● EXERCISE DESCRIPTION:
Retype word for word the line containing "Bestillingsvare - Produktet" and each line that follows it in the records below, through the last one, with no pictures.
»»
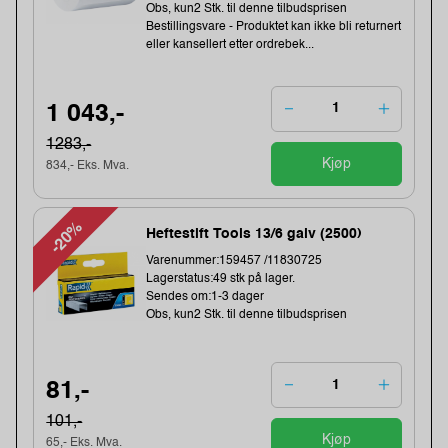
Obs, kun2 Stk. til denne tilbudsprisen
Bestillingsvare - Produktet kan ikke bli returnert
eller kansellert etter ordrebek...
1 043,-
1283,-
Kjøp
834,- Eks. Mva.
-20%
Heftestift Tools 13/6 galv (2500)
Varenummer:159457 /11830725
Lagerstatus:49 stk på lager.
Sendes om:1-3 dager
Obs, kun2 Stk. til denne tilbudsprisen
81,-
101,-
Kjøp
65,- Eks. Mva.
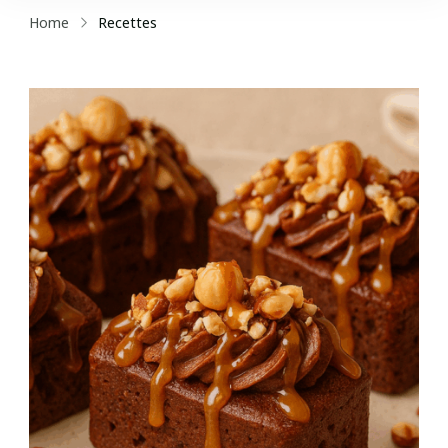
Home
Recettes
««
● RESPONSE:
Bestillingsvare - Produktet kan ikke bli returnert
eller kansellert etter ordrebek...
1 043,-
1283,-
Kjøp
834,- Eks. Mva.
-20%
Heftestift Tools 13/6 galv (2500)
Varenummer:159457 /11830725
Lagerstatus:49 stk på lager.
Sendes om:1-3 dager
Obs, kun2 Stk. til denne tilbudsprisen
81,-
101,-
Kjøp
65,- Eks. Mva.
Home
Recettes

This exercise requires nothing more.